Still, it comes down to this: When one of the interviewers said “The comics thing wasn’t a big piece of this at all, it seems,” Ogilvie responded, “No, it wasn’t. It wasn’t 100% of it.” 

Keeping Comics Culture

While the question of who will purchase Diamond seems to be settled, at least for now, a bigger question remains: Will comics survive?

The answer to this is an unequivocal yes. According to ICv2, total sales of comics in comic shops, bookstores, and other venues came to $1.87 billion in 2023. Most of the big publishers have shifted direct market distribution to Lunar and PRH, so even if Alliance Entertainment exits the biz, retailers will still be served by two other distributors. And there’s more to comics than the direct market: Graphic novels and manga are still selling like gangbusters in bookstores, and the vertical-scroll comics known generically as webtoons continue to be popular and, through some sort of magic, to make money. 

It's more problematic from the publishers’ point of view, as Lunar and PRH have not evinced much interest in the smaller publishers. There are work-arounds, such as Massive Comics’ Massive Indies program, in which they become a sub-distributor to Lunar. Other publishers established direct-to-retailer programs in the wake of the bankruptcy news. Perhaps some enterprising indie fan will spot the opportunity and set up a small-press distributor. Or perhaps small publishers will conclude that physical $5 comics are simply not profitable and will find new ways to get comics to the masses.

The direct market distribution system that culminated in Diamond began with comics fans who really, really wanted to get their comics on a reliable basis. In the 50 years since, the business has gotten larger and more, for lack of a better term, businesslike. It’s still not there – witness the struggles publishers, retailers, and distributors have with creating unified comics metadata, something that has been a no-brainer in the book industry for years. But it’s easier than ever before to find new comics to read and to buy them no matter where you live. We’ve come a long way since the days when most people got their comics by plucking random issues off the newsstand.

Much of this change has been spurred by the entry of book publishers into the sector, and the real question is not whether comics will survive but whether comics will survive as anything other than a reasonably profitable adjunct to the book industry. Diamond may have dwindled in importance in terms of dollars and cents, but it continues to provide a huge intangible benefit as the de facto center of the industry. Previews is still a comprehensive catalog of all the comics available in a given month. There’s nothing like that for books or webcomics. And comics operates on its own unique timetable: New comics Wednesdays, the two-month solicit cycle (with all new solicitations for the month being dropped at the same time), the big conventions, and Free Comic Book Day all make up a sort of calendar with major and minor events that determine marketing and release schedules as well as decisions that go far beyond that.

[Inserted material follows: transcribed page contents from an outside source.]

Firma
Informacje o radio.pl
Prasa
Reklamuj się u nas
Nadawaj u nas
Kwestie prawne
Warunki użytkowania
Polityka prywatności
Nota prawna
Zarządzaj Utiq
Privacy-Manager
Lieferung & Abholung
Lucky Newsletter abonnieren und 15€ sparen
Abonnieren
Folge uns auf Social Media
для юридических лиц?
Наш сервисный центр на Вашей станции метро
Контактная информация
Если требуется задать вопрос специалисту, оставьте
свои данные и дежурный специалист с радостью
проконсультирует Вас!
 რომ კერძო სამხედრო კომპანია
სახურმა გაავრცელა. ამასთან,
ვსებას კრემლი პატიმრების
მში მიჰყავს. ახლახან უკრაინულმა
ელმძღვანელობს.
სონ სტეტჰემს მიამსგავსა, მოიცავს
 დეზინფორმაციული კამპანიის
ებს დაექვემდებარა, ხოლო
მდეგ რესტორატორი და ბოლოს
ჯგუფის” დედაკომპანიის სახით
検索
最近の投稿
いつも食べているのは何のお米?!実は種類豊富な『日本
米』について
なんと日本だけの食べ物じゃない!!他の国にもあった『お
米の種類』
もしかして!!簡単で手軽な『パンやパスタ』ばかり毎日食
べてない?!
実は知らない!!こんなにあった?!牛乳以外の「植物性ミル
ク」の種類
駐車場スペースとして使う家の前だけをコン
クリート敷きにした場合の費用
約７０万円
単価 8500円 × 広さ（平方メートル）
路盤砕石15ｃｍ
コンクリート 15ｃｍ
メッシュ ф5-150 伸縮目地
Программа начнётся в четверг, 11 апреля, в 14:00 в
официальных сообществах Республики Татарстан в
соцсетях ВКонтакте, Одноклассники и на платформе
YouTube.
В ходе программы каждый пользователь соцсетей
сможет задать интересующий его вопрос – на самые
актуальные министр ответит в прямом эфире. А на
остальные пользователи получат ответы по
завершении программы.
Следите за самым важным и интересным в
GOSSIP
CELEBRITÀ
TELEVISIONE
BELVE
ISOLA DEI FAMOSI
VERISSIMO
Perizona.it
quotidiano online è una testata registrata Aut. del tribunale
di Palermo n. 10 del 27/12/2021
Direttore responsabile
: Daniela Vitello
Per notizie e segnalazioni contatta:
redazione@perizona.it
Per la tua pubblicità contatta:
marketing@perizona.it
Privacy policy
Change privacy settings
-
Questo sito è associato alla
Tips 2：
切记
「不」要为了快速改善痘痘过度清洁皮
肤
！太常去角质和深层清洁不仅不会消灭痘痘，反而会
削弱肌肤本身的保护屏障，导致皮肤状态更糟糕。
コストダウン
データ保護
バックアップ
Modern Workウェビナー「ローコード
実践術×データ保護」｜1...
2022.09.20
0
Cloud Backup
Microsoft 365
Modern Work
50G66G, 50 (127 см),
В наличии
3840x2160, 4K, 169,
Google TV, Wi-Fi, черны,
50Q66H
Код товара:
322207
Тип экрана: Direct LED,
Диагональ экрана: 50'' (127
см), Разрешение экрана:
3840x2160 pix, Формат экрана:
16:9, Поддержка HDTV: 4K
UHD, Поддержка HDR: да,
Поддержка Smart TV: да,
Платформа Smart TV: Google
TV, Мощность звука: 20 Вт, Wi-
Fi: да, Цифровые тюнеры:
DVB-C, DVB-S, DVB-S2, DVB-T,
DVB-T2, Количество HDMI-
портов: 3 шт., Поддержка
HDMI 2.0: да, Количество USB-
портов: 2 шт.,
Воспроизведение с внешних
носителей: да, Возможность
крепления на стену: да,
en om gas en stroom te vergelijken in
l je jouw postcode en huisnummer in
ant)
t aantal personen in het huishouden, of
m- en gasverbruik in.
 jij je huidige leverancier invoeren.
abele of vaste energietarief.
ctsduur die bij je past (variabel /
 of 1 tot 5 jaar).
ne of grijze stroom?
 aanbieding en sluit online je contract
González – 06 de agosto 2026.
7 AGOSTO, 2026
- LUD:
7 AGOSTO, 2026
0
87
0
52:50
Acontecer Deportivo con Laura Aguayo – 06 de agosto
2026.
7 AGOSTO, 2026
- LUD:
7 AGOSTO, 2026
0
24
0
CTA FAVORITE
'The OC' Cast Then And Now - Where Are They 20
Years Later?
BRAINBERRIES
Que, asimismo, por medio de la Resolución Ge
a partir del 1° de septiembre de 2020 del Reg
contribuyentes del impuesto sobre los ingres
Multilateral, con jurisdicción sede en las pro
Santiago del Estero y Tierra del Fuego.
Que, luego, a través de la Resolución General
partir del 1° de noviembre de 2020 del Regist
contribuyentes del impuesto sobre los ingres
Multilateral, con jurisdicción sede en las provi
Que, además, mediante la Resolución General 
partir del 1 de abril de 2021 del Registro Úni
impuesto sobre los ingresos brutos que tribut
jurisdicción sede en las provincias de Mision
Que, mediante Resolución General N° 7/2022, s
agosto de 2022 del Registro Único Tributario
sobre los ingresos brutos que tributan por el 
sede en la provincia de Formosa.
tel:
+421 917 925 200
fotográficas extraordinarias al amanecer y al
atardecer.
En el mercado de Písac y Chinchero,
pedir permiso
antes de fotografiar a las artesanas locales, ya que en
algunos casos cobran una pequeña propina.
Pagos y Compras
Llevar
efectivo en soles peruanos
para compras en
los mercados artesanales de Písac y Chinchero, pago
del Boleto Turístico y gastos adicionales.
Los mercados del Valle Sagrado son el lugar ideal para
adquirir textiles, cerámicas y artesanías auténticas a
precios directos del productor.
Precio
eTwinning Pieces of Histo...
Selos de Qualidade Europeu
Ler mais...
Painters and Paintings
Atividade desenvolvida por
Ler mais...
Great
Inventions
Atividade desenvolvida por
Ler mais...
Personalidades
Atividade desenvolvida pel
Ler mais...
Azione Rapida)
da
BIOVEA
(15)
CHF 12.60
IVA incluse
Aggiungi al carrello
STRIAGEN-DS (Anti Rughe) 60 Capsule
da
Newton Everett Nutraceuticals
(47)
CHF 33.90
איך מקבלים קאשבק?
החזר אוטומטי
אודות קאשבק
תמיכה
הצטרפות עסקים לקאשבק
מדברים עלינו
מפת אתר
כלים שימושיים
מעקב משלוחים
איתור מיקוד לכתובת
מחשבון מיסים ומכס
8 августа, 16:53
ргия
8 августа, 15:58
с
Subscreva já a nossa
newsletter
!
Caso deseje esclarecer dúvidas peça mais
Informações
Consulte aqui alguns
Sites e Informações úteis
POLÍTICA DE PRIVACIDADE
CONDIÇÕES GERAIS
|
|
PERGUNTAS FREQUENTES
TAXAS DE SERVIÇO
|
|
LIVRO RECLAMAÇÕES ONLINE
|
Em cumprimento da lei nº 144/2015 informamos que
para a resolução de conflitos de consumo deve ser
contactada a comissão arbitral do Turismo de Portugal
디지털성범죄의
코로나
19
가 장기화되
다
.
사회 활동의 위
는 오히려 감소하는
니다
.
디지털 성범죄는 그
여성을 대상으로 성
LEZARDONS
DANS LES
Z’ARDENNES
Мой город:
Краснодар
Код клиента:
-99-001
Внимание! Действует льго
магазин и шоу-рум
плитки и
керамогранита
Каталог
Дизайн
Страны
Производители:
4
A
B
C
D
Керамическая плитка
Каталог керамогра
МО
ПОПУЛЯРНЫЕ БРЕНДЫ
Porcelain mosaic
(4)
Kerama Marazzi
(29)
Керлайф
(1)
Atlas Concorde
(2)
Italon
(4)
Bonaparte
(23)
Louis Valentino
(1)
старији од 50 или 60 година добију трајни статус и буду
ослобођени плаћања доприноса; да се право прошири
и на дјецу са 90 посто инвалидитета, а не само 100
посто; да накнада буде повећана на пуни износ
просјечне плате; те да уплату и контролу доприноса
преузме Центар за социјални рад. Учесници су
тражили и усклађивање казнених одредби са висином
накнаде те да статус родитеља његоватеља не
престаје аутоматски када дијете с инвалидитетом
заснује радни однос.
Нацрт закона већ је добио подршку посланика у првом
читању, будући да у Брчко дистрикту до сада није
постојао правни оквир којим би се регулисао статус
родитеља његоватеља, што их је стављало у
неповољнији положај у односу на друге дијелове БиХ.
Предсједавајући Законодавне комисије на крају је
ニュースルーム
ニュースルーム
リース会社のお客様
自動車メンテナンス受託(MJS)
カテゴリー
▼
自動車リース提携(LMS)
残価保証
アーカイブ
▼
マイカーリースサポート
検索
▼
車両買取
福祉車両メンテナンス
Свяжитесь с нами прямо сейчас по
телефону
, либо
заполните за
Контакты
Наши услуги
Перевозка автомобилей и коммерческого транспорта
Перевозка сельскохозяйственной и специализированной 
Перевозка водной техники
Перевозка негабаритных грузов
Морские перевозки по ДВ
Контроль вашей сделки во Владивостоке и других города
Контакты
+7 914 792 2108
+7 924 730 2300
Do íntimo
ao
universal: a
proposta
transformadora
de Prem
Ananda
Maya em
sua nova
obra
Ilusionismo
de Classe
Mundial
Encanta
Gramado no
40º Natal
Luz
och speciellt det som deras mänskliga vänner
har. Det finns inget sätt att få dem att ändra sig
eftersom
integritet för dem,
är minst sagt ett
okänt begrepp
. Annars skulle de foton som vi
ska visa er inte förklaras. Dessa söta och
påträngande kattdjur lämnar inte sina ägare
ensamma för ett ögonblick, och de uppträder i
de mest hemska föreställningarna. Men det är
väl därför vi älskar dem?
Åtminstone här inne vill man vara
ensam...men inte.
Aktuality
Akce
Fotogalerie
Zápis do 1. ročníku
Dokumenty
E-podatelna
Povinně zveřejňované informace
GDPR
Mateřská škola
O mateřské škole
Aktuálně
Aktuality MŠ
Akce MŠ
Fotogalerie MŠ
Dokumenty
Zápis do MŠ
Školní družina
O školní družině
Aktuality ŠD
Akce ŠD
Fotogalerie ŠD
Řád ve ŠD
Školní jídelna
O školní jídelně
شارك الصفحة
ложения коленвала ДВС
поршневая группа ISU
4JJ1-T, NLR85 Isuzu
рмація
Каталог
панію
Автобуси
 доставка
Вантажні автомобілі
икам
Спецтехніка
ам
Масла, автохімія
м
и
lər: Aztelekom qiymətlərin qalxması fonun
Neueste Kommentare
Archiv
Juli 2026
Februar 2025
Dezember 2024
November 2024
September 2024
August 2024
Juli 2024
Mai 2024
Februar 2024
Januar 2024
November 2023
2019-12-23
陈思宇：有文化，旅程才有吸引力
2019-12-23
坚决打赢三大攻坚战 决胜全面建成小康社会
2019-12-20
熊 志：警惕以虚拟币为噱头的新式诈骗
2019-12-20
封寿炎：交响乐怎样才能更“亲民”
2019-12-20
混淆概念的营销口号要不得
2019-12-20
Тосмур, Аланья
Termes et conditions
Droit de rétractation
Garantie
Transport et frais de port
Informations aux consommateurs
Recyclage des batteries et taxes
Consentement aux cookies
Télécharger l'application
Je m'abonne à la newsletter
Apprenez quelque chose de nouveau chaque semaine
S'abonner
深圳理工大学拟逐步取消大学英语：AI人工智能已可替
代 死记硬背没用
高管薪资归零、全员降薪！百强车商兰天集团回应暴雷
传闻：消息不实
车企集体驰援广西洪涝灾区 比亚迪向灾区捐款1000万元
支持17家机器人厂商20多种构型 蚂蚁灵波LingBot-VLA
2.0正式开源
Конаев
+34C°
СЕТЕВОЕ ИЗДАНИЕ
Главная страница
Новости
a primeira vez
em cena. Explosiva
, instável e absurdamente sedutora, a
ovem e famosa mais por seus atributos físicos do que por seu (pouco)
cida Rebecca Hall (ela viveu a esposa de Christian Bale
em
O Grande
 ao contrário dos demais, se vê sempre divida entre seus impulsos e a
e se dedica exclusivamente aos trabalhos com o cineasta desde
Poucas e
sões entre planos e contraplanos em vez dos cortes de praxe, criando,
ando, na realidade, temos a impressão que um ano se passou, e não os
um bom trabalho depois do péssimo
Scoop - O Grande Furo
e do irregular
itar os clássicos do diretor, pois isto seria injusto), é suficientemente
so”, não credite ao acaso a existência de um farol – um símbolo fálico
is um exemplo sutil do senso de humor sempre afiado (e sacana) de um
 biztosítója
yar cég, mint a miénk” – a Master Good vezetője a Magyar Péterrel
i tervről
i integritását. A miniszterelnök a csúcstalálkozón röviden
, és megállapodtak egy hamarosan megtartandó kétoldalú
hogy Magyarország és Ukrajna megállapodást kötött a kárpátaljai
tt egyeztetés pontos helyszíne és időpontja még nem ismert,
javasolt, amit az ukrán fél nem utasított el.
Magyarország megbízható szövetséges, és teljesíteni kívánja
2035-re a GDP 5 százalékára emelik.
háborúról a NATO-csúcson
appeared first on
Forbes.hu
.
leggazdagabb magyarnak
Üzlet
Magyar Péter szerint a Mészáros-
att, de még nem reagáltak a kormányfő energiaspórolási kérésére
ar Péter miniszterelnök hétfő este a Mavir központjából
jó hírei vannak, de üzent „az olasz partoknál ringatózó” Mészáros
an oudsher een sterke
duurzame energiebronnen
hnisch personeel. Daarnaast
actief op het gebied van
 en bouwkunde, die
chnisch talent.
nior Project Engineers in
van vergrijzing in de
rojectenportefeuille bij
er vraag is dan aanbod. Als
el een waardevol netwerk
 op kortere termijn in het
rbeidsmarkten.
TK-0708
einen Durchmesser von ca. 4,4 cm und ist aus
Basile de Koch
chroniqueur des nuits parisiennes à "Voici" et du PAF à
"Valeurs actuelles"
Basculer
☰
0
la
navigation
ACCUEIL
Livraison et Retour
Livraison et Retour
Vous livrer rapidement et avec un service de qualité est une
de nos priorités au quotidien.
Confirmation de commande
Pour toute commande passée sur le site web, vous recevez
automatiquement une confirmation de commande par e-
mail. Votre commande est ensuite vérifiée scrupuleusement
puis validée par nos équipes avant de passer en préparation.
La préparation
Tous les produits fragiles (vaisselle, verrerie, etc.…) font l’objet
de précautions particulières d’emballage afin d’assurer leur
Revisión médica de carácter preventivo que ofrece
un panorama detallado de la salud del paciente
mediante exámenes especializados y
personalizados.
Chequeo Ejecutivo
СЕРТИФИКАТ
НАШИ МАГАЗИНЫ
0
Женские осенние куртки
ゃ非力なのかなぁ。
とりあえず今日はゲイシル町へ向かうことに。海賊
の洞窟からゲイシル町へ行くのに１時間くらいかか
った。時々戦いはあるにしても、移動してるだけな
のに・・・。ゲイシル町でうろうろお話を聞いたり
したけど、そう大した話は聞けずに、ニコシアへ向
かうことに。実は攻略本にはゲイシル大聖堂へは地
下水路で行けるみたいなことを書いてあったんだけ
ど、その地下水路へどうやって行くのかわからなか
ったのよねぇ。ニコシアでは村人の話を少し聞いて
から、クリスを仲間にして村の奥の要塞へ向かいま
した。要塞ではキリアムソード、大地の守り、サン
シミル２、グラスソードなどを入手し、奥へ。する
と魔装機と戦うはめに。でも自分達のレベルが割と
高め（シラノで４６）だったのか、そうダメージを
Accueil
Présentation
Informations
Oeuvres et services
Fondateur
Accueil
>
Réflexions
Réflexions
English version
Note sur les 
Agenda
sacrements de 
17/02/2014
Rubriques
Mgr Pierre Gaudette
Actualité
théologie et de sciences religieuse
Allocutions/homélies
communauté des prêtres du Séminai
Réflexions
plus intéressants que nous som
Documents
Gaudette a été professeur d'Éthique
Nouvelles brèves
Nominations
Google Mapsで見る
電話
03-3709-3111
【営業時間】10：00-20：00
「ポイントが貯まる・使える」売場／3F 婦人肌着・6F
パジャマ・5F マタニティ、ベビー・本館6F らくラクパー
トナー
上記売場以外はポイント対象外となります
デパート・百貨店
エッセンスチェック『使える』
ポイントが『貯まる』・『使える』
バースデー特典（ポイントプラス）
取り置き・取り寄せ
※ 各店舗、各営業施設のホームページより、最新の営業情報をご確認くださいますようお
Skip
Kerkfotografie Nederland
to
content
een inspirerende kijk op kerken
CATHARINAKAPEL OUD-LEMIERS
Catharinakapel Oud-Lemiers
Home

Alliance Entertainment is in business to make money, not to please fans, but they would be wise to keep some of these things going, even if by spinning them off to other owners. Comics is not just a big world, it’s one that engages with other media, from movies and TV to tabletop games (which is where some comics retailers actually make most of their money), and that synergy is important. With its efficient warehouses and wide array of nerd-friendly consumer items, Alliance is in a good position to serve these overlapping audiences while letting comics continue to be its own special enclave.